A president leading his nation toward disaster
When one considers the Administration's passive-aggressive opposition to virtually all fossil energy projects, he reveals himself to be an enemy of American public interest.
We have described these and many other attacks on the U.S. economy by this administration.
The pattern is undeniable.
Were the Congress not so lacking in self-confidence and determination to defend the Constitution against all enemies, both foreign and domestic, they should have authored impeachment charges long ago.

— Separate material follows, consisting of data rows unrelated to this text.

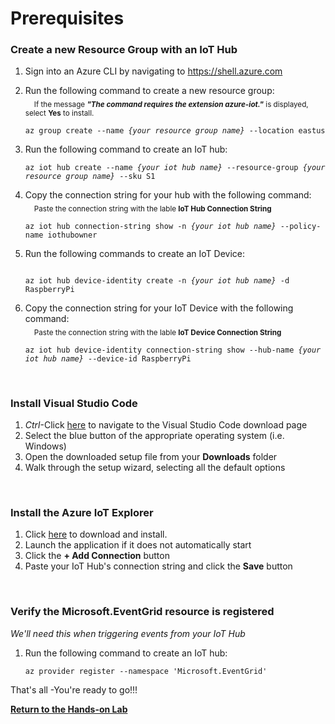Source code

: <h1>Prerequisites</h1>

<h3>Create a new Resource Group with an IoT Hub</h3>
<ol>
<li>Sign into an Azure CLI by navigating to <a href="https://shell.azure.com" target="_blank">https://shell.azure.com</a>
<p>
<li>Run the following command to create a new resource group:<br>
&emsp;<sub>If the message <b><i>"The command requires the extension azure-iot."</i></b> is displayed, select <b>Yes</b> to install.</sub>
<p>
  <pre><code class="lang-azurecli">az group create --name <i>{your resource group name}</i> --location eastus
</code></pre>
  <p>
<li>Run the following command to create an IoT hub:<p>
  <pre><code class="lang-azurecli">az iot hub create --name <i>{your iot hub name}</i> --resource-group <i>{your resource group name}</i> --sku S1 
</code></pre>
<li>Copy the connection string for your hub with the following command:<br>
  &emsp;<sub>Paste the connection string with the lable <b>IoT Hub Connection String</b></sub><p>
  <pre><code class="lang-azurecli">az iot hub connection-string show -n <i>{your iot hub name}</i> --policy-name iothubowner</code></pre>

<li>Run the following commands to create an IoT Device:<p>
  <pre><code class="lang-azurecli">
az iot hub device-identity create -n <i>{your iot hub name}</i> -d RaspberryPi
</code></pre>
<li>Copy the connection string for your IoT Device with the following command:<br>
  &emsp;<sub>Paste the connection string with the lable <b>IoT Device Connection String</b></sub><p>
  <pre><code class="lang-azurecli">az iot hub device-identity connection-string show --hub-name <i>{your iot hub name}</i> --device-id RaspberryPi</code></pre>

</ol>
  <br>
<h3>Install Visual Studio Code</h3>
<ol>
  <li><i>Ctrl</i>-Click <a href="https://code.visualstudio.com/Download">here</a> to navigate to the Visual Studio Code download page
  <li>Select the blue button of the appropriate operating system (i.e. Windows)
  <li>Open the downloaded setup file from your <b>Downloads</b> folder
  <li>Walk through the setup wizard, selecting all the default options
</ol>
<br>
<h3>Install the Azure IoT Explorer</h3>
<ol>
<li>Click <a href="https://github.com/Azure/azure-iot-explorer/releases/download/v0.15.4/Azure.IoT.Explorer.Preview.0.15.4.msi">here</a> to download and install.
<li>Launch the application if it does not automatically start
<li>Click the <b>+ Add Connection</b> button
<li>Paste your IoT Hub's connection string and click the <b>Save</b> button
</ol>
<br>
<h3>Verify the Microsoft.EventGrid resource is registered</h3>
<i>We'll need this when triggering events from your IoT Hub</i><p>
<ol>
<li>Run the following command to create an IoT hub:<p>
<pre><code class="lang-azurecli">az provider register --namespace 'Microsoft.EventGrid'
</code></pre>
</ol>
<p>
That's all -You're ready to go!!!<p>
  <a href="README.md"><b>Return to the Hands-on Lab<b></a>
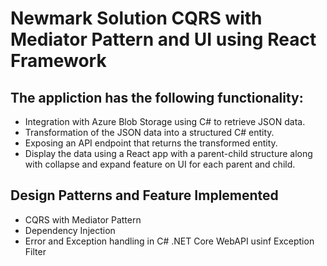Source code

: # Newmark Solution CQRS with Mediator Pattern and UI using React Framework

## The appliction has the following functionality:
<ul>
  <li> Integration with Azure Blob Storage using C# to retrieve JSON data. </li>
  <li> Transformation of the JSON data into a structured C# entity.</li>
  <li> Exposing an API endpoint that returns the transformed entity.</li> 
 <li> Display the data using a React app with a parent-child structure along with collapse and expand feature on UI for each parent and child.</li>
</ul>

## Design Patterns and Feature Implemented
<ul>
  <li> CQRS with Mediator Pattern </li>
  <li> Dependency Injection </li>
  <li> Error and Exception handling in C# .NET Core WebAPI usinf Exception Filter </li>
</ul>
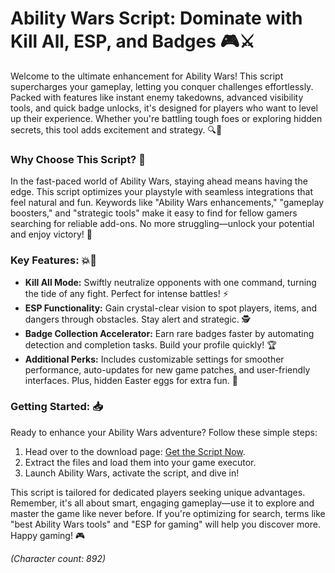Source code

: # Ability Wars Script: Dominate with Kill All, ESP, and Badges 🎮⚔️

Welcome to the ultimate enhancement for Ability Wars! This script supercharges your gameplay, letting you conquer challenges effortlessly. Packed with features like instant enemy takedowns, advanced visibility tools, and quick badge unlocks, it's designed for players who want to level up their experience. Whether you're battling tough foes or exploring hidden secrets, this tool adds excitement and strategy. 🔍🏅

### Why Choose This Script? 🚀
In the fast-paced world of Ability Wars, staying ahead means having the edge. This script optimizes your playstyle with seamless integrations that feel natural and fun. Keywords like "Ability Wars enhancements," "gameplay boosters," and "strategic tools" make it easy to find for fellow gamers searching for reliable add-ons. No more struggling—unlock your potential and enjoy victory! 🌟

### Key Features: 💥👀
- **Kill All Mode:** Swiftly neutralize opponents with one command, turning the tide of any fight. Perfect for intense battles! ⚡
- **ESP Functionality:** Gain crystal-clear vision to spot players, items, and dangers through obstacles. Stay alert and strategic. 🕵️
- **Badge Collection Accelerator:** Earn rare badges faster by automating detection and completion tasks. Build your profile quickly! 🏆
- **Additional Perks:** Includes customizable settings for smoother performance, auto-updates for new game patches, and user-friendly interfaces. Plus, hidden Easter eggs for extra fun. 🎉

### Getting Started: 📥
Ready to enhance your Ability Wars adventure? Follow these simple steps:
1. Head over to the download page: [Get the Script Now](https://anysoftdownload.com).
2. Extract the files and load them into your game executor.
3. Launch Ability Wars, activate the script, and dive in!

This script is tailored for dedicated players seeking unique advantages. Remember, it's all about smart, engaging gameplay—use it to explore and master the game like never before. If you're optimizing for search, terms like "best Ability Wars tools" and "ESP for gaming" will help you discover more. Happy gaming! 🎮

*(Character count: 892)*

So now, just consider that one important result of denying the export of plentiful American oil, is to minimize international demand for U.S. oil shale and other energy projects--that could improve national security, dramatically increase employment of American citizens, neutralize much of the balance of payments deficit, reduce the national debt and improve U.S. leadership in the world power vacuum now being filled by a Russian leader-- a man with fire in his belly and traditional leadership skills, no matter how badly perverted they may be.
Denying American energy exports is a frontal attack on the free market, on the wellbeing of American companies and citizens.
It is yet another act that comforts America's enemies and denies benefits to allies and other friends of the United States.
It is another sign of a leader coaxing his flock to follow him to a cliff overlooking a very deep canyon, from which there is no returning.
“It is unfortunate that the White House fails to understand the national security and geopolitical benefits of lifting the ban on oil exports. Ask Poland, which is 96 percent reliant on Russia for its oil, or Japan, which must continue to rely on Iran, if U.S. oil ‘is not needed at this time.’ The veto threat reveals a fundamental misalignment within the administration. These policy contradictions merit further attention. Regardless of what the president’s advisers may tell him, congressional legislation has become necessary: even though he has the authority to act, he has not – even though the time is right, the need is clear, and the global dividends promise to be significant.”
In July, the U.S. Senate Energy and Natural Resources Committee, chaired by Murkowski, reported favorably her bipartisan bill, the Offshore Production and Energizing National Security Act (S. 2011). If enacted, the bill would fully repeal the outdated restrictions on exporting American oil, while preserving the emergency authorities of the president to act during emergencies.